State

Board postpones decision on SIU student newspaper

The Tuesday edition of the Daily Egyptian, the student newspaper at Southern Illinois University is seen Thursday in Carbondale. The future of the 98-year-old paper is cloudy after the SIU Board of Trustees declined to approve a proposed student fee to help pay for the daily that administrators of the paper say would help keep the newspaper from losing a projected $200,000.
The Tuesday edition of the Daily Egyptian, the student newspaper at Southern Illinois University is seen Thursday in Carbondale. The future of the 98-year-old paper is cloudy after the SIU Board of Trustees declined to approve a proposed student fee to help pay for the daily that administrators of the paper say would help keep the newspaper from losing a projected $200,000.

CARBONDALE – The future of the 98-year-old student newspaper at Southern Illinois University in Carbondale was unclear Thursday after the university's governing board declined to approve a proposed student fee to help pay for the daily.

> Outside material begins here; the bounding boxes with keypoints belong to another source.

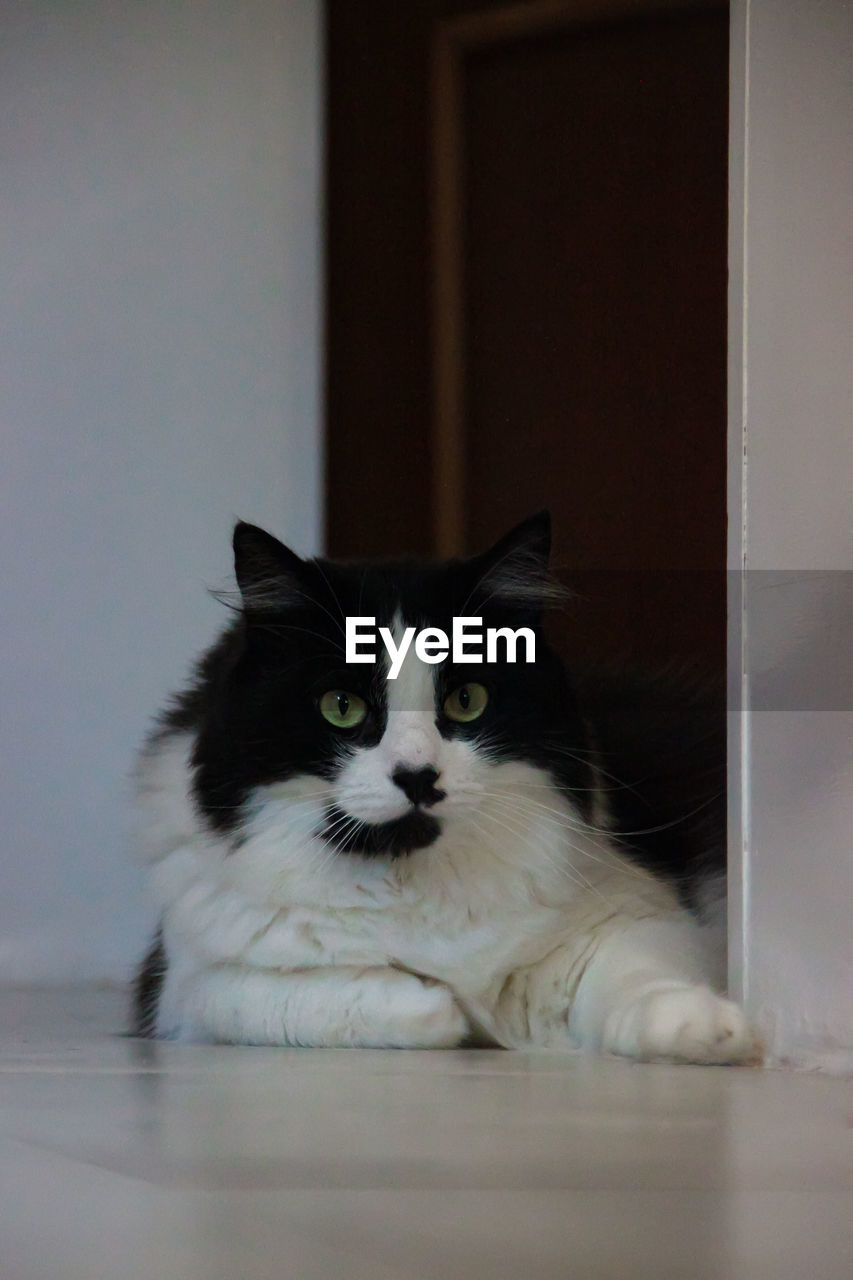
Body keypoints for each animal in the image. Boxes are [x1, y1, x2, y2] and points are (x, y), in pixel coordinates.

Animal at [133, 509, 758, 1059]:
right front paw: (440, 1006)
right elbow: (289, 993)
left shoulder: (637, 916)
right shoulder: (178, 988)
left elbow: (642, 981)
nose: (417, 777)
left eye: (466, 700)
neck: (412, 881)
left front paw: (714, 1030)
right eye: (341, 706)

The SIU Board of Trustees, during a meeting in Edwardsville northeast of St. Louis, postponed making a decision on the $9 student media fee the Daily Egyptian's administrators insisted would help keep the newspaper from losing a projected $200,000. WSIU Radio reported the fee would generate more than $260,000 annually to support the publication's operation.

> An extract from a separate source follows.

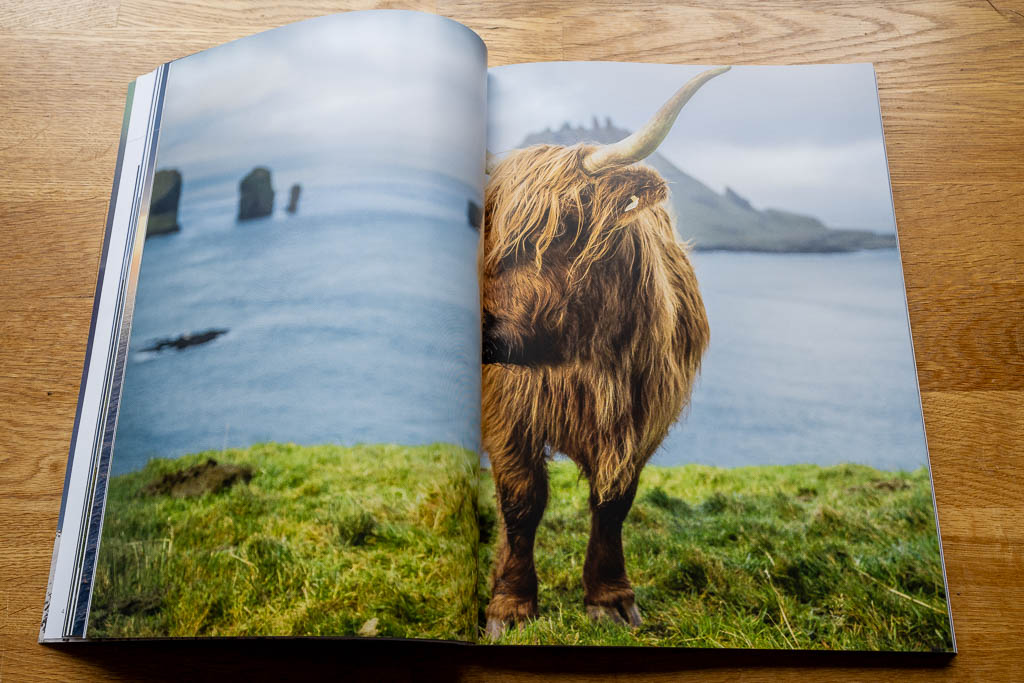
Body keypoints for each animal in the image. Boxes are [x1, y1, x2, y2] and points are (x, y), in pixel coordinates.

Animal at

The campus' journalism school director, Bill Freivogel, told the Carbondale Southern Illinoisan that publishing the newspaper could be "very hard" without additional revenue sources.

"We [the newspaper] can't survive without the fee – it's as simple as that," said Eric Fidler, the Daily Egyptian's faculty adviser.

But the university system's new president, Randy Dunn, countered that it wasn't the end for the paper, and that he wants to work with it on its business model over the next year.

Publishing the paper as an online-only publication has been suggested, the Carbondale newspaper reported. But Freivogel said that would only exacerbate the newspaper's financial issues, noting that print ads draw eight to 10 times the revenue of online ones.

The board, while resisting increasing tuition for incoming freshman at the Edwardsville and Carbondale campuses, agreed Thursday to increase a range of fees.